Monks Investment Trust
- Type: Public
- Traded as: LSE: MNKS; FTSE 250 component;
- Industry: Investment management
- Founded: 1929; 97 years ago
- Headquarters: Edinburgh, Scotland, UK
- Key people: Michael Taylor, Malcolm MacColl and Helen Xiong, co-managers
- Parent: Baillie Gifford & Co Limited
- Website: www.monksinvestmenttrust.co.uk

= Monks Investment Trust =

British investment trust

Monks Investment Trust is a large British investment trust focussed on long-term capital growth. It is listed on the London Stock Exchange and it is a constituent of the FTSE 250 Index.

==History==
The company was incorporated in 1929 and was one of three trusts founded in the late 1920s by a group of investors headed by Sir Auckland (later Lord) Geddes.
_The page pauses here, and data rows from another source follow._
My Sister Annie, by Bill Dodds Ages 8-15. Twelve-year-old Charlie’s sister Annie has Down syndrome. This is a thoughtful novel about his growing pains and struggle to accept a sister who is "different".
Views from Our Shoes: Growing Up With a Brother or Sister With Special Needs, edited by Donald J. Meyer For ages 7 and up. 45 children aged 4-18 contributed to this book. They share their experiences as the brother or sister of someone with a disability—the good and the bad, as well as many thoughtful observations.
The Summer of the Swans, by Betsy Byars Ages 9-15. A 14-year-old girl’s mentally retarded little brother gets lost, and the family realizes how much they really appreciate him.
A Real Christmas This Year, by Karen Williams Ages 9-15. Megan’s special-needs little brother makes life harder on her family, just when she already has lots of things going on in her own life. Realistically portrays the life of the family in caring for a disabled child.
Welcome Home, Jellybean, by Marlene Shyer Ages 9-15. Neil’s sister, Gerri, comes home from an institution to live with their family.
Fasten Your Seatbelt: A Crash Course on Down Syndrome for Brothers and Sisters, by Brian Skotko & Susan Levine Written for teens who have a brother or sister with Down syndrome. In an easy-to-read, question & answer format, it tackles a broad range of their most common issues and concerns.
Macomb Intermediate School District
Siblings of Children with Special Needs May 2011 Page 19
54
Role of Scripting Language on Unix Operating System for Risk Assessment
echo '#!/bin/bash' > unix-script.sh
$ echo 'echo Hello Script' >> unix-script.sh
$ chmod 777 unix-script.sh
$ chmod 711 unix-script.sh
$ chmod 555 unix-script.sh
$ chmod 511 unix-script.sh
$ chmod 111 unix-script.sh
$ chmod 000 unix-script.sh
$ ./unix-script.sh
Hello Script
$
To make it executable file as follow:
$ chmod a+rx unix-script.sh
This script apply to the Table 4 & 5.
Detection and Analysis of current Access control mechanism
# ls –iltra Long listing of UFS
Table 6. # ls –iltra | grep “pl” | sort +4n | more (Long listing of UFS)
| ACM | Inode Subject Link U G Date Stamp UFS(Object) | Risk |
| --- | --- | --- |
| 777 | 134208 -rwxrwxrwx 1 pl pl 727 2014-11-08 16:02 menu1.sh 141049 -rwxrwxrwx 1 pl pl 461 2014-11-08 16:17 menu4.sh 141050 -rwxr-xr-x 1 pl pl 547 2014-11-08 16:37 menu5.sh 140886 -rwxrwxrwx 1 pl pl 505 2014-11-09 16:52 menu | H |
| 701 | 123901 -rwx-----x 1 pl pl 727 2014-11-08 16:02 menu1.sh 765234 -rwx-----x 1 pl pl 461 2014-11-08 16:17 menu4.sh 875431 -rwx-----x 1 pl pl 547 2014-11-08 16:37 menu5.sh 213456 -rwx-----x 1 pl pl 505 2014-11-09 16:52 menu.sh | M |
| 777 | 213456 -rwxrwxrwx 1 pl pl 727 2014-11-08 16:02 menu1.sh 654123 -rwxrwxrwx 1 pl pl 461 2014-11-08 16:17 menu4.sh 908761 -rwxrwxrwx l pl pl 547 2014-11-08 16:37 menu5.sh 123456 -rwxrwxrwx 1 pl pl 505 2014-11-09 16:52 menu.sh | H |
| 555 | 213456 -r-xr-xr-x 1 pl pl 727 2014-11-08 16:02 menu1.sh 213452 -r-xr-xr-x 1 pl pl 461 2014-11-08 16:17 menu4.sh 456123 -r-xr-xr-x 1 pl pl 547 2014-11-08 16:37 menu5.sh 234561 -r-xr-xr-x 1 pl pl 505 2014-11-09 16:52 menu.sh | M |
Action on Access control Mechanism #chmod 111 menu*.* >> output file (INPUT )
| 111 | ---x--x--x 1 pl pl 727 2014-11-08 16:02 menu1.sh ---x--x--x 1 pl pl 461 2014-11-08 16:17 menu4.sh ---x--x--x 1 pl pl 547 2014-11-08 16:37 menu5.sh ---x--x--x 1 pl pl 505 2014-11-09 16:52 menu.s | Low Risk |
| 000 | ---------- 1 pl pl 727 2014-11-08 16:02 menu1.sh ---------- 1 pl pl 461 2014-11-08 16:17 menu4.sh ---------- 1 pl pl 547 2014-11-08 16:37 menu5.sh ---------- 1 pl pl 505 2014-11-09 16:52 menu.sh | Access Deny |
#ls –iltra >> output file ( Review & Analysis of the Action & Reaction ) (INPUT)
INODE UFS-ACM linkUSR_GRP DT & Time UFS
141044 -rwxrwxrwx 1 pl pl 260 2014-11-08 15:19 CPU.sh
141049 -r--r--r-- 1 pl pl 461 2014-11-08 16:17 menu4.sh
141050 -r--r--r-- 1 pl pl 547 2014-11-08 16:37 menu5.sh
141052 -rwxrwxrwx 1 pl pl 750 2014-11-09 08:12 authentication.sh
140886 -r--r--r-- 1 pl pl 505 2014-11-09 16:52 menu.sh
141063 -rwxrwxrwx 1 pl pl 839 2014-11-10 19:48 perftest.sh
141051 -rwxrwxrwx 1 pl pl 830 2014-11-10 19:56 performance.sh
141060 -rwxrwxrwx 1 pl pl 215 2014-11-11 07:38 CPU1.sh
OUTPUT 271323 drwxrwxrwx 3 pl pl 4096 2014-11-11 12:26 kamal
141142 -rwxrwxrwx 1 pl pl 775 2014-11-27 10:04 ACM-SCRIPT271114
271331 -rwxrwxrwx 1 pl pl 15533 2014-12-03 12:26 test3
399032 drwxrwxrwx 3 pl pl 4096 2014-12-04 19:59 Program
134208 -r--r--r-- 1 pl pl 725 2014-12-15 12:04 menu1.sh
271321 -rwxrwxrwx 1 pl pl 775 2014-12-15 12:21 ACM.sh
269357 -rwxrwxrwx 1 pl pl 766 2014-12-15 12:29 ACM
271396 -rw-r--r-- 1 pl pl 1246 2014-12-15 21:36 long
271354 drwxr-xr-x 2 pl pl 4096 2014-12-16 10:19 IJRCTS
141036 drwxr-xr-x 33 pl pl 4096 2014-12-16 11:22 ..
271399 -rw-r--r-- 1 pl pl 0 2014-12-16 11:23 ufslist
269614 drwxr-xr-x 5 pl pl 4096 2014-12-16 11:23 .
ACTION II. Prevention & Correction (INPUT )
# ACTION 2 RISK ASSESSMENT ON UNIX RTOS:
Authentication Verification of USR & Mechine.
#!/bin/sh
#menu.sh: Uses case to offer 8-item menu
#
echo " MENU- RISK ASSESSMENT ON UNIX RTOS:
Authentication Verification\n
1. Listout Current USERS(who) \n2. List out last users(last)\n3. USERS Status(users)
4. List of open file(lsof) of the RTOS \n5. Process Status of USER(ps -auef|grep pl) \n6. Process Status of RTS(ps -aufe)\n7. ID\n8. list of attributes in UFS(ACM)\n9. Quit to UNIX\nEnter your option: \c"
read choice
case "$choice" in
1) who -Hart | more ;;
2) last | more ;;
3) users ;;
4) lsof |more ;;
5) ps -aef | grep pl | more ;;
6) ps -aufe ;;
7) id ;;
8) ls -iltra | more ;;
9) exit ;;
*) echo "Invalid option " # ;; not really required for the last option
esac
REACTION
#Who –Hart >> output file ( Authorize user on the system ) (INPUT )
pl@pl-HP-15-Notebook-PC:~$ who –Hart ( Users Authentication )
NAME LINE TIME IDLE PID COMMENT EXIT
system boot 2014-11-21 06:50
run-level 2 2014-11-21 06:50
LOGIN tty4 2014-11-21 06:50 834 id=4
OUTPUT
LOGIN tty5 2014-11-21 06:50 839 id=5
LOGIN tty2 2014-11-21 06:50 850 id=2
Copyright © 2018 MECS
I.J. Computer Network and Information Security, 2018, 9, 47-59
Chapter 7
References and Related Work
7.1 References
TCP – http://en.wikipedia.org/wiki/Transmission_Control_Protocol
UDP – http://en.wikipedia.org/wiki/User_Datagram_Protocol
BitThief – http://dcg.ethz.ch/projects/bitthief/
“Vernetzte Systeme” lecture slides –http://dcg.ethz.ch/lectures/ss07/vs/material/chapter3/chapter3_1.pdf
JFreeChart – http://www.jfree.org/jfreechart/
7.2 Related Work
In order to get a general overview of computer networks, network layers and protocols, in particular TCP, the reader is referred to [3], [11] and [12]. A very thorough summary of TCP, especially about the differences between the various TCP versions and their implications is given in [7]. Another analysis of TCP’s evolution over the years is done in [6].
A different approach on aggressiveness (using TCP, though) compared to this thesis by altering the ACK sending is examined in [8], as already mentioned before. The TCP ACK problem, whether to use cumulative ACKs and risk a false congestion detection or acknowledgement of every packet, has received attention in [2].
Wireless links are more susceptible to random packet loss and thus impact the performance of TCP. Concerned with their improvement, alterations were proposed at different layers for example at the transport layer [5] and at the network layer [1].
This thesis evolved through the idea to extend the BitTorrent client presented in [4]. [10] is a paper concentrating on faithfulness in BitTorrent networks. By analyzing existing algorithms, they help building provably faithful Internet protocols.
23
The other two trusts were The Friars Investment Trust and The Abbots Investment Trust. The company secretary's office was at 13/14 Austin Friars in the City of London hence the names. Sir Auckland Geddes was a former professor of anatomy who, during the First World War, had become Director of Recruiting at the War Office. He then went on to become a Unionist MP and a Cabinet Minister as President of the Board of Trade.

In 1931, Baillie Gifford & Co took over the management of all three companies. In 1968, under a Scheme of Arrangement, the three trusts were merged with Monks acquiring the ordinary share capital of Friars and Abbots.